> _JOB ITEM_:
Copy out every record precisely.
*** DATASET CONTENT Section Begins ***
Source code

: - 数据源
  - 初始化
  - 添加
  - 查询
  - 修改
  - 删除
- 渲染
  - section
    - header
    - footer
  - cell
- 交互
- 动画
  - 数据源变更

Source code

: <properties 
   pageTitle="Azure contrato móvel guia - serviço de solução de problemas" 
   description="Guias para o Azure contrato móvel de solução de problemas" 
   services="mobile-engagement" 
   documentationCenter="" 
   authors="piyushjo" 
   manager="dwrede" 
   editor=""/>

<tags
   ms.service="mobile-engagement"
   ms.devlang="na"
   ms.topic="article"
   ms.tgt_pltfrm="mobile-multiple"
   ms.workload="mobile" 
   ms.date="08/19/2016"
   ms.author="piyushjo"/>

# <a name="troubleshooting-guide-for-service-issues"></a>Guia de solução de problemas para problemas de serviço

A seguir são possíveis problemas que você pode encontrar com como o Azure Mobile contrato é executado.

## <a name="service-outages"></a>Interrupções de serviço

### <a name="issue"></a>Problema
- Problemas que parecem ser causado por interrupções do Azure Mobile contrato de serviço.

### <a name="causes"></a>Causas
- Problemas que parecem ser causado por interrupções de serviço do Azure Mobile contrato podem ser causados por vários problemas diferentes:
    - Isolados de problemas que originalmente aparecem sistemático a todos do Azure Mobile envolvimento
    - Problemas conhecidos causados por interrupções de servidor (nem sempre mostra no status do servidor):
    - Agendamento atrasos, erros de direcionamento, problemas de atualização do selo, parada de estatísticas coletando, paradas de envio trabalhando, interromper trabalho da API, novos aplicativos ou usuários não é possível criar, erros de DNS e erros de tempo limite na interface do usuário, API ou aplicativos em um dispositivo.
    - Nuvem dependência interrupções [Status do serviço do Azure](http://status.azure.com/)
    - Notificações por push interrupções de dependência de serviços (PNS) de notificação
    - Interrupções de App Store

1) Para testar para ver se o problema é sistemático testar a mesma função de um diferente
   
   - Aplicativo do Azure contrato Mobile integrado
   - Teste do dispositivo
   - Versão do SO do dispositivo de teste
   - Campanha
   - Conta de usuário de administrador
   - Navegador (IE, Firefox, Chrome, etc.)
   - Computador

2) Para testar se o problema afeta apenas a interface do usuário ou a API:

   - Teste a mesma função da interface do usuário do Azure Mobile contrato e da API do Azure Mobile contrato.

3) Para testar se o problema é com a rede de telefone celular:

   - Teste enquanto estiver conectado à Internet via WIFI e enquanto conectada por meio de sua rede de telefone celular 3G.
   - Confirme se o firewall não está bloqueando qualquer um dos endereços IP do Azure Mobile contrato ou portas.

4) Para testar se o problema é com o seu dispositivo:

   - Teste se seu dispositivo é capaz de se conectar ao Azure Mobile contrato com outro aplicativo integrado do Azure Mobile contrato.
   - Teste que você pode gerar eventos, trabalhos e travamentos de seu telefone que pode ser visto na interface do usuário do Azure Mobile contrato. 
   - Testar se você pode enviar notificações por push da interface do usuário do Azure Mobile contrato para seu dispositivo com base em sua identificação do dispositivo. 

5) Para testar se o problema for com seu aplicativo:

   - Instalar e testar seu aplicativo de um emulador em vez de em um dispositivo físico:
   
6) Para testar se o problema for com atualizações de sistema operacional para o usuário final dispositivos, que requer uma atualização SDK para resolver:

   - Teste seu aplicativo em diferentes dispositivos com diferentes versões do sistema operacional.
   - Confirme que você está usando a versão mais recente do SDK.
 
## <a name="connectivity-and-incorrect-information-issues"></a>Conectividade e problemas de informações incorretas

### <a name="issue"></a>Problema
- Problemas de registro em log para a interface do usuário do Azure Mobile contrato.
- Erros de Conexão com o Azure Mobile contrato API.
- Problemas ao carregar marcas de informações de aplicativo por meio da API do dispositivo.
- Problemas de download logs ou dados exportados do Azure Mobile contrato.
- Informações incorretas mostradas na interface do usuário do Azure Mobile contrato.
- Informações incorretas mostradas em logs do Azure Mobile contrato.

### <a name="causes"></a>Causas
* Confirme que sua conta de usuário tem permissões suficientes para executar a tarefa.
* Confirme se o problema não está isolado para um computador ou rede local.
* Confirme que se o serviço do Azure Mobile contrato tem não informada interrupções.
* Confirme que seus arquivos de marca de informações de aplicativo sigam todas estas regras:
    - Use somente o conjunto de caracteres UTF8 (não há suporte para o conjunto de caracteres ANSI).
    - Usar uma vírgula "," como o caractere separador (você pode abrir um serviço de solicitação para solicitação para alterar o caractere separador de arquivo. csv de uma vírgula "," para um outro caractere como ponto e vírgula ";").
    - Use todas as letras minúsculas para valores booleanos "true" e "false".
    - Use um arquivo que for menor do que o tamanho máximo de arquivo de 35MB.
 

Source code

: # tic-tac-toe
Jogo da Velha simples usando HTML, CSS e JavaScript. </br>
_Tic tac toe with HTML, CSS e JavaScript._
*** DATASET CONTENT Section Ends ***
> _ANSWER BOX_:
Source code

: - 数据源
  - 初始化
  - 添加
  - 查询
  - 修改
  - 删除
- 渲染
  - section
    - header
    - footer
  - cell
- 交互
- 动画
  - 数据源变更

Source code

: <properties 
   pageTitle="Azure contrato móvel guia - serviço de solução de problemas" 
   description="Guias para o Azure contrato móvel de solução de problemas" 
   services="mobile-engagement" 
   documentationCenter="" 
   authors="piyushjo" 
   manager="dwrede" 
   editor=""/>

<tags
   ms.service="mobile-engagement"
   ms.devlang="na"
   ms.topic="article"
   ms.tgt_pltfrm="mobile-multiple"
   ms.workload="mobile" 
   ms.date="08/19/2016"
   ms.author="piyushjo"/>

# <a name="troubleshooting-guide-for-service-issues"></a>Guia de solução de problemas para problemas de serviço

A seguir são possíveis problemas que você pode encontrar com como o Azure Mobile contrato é executado.

## <a name="service-outages"></a>Interrupções de serviço

### <a name="issue"></a>Problema
- Problemas que parecem ser causado por interrupções do Azure Mobile contrato de serviço.

### <a name="causes"></a>Causas
- Problemas que parecem ser causado por interrupções de serviço do Azure Mobile contrato podem ser causados por vários problemas diferentes:
    - Isolados de problemas que originalmente aparecem sistemático a todos do Azure Mobile envolvimento
    - Problemas conhecidos causados por interrupções de servidor (nem sempre mostra no status do servidor):
    - Agendamento atrasos, erros de direcionamento, problemas de atualização do selo, parada de estatísticas coletando, paradas de envio trabalhando, interromper trabalho da API, novos aplicativos ou usuários não é possível criar, erros de DNS e erros de tempo limite na interface do usuário, API ou aplicativos em um dispositivo.
    - Nuvem dependência interrupções [Status do serviço do Azure](http://status.azure.com/)
    - Notificações por push interrupções de dependência de serviços (PNS) de notificação
    - Interrupções de App Store

1) Para testar para ver se o problema é sistemático testar a mesma função de um diferente
   
   - Aplicativo do Azure contrato Mobile integrado
   - Teste do dispositivo
   - Versão do SO do dispositivo de teste
   - Campanha
   - Conta de usuário de administrador
   - Navegador (IE, Firefox, Chrome, etc.)
   - Computador

2) Para testar se o problema afeta apenas a interface do usuário ou a API:

   - Teste a mesma função da interface do usuário do Azure Mobile contrato e da API do Azure Mobile contrato.

3) Para testar se o problema é com a rede de telefone celular:

   - Teste enquanto estiver conectado à Internet via WIFI e enquanto conectada por meio de sua rede de telefone celular 3G.
   - Confirme se o firewall não está bloqueando qualquer um dos endereços IP do Azure Mobile contrato ou portas.

4) Para testar se o problema é com o seu dispositivo:

   - Teste se seu dispositivo é capaz de se conectar ao Azure Mobile contrato com outro aplicativo integrado do Azure Mobile contrato.
   - Teste que você pode gerar eventos, trabalhos e travamentos de seu telefone que pode ser visto na interface do usuário do Azure Mobile contrato. 
   - Testar se você pode enviar notificações por push da interface do usuário do Azure Mobile contrato para seu dispositivo com base em sua identificação do dispositivo. 

5) Para testar se o problema for com seu aplicativo:

   - Instalar e testar seu aplicativo de um emulador em vez de em um dispositivo físico:
   
6) Para testar se o problema for com atualizações de sistema operacional para o usuário final dispositivos, que requer uma atualização SDK para resolver:

   - Teste seu aplicativo em diferentes dispositivos com diferentes versões do sistema operacional.
   - Confirme que você está usando a versão mais recente do SDK.
 
## <a name="connectivity-and-incorrect-information-issues"></a>Conectividade e problemas de informações incorretas

### <a name="issue"></a>Problema
- Problemas de registro em log para a interface do usuário do Azure Mobile contrato.
- Erros de Conexão com o Azure Mobile contrato API.
- Problemas ao carregar marcas de informações de aplicativo por meio da API do dispositivo.
- Problemas de download logs ou dados exportados do Azure Mobile contrato.
- Informações incorretas mostradas na interface do usuário do Azure Mobile contrato.
- Informações incorretas mostradas em logs do Azure Mobile contrato.

### <a name="causes"></a>Causas
* Confirme que sua conta de usuário tem permissões suficientes para executar a tarefa.
* Confirme se o problema não está isolado para um computador ou rede local.
* Confirme que se o serviço do Azure Mobile contrato tem não informada interrupções.
* Confirme que seus arquivos de marca de informações de aplicativo sigam todas estas regras:
    - Use somente o conjunto de caracteres UTF8 (não há suporte para o conjunto de caracteres ANSI).
    - Usar uma vírgula "," como o caractere separador (você pode abrir um serviço de solicitação para solicitação para alterar o caractere separador de arquivo. csv de uma vírgula "," para um outro caractere como ponto e vírgula ";").
    - Use todas as letras minúsculas para valores booleanos "true" e "false".
    - Use um arquivo que for menor do que o tamanho máximo de arquivo de 35MB.
 

Source code

: # tic-tac-toe
Jogo da Velha simples usando HTML, CSS e JavaScript. </br>
_Tic tac toe with HTML, CSS e JavaScript._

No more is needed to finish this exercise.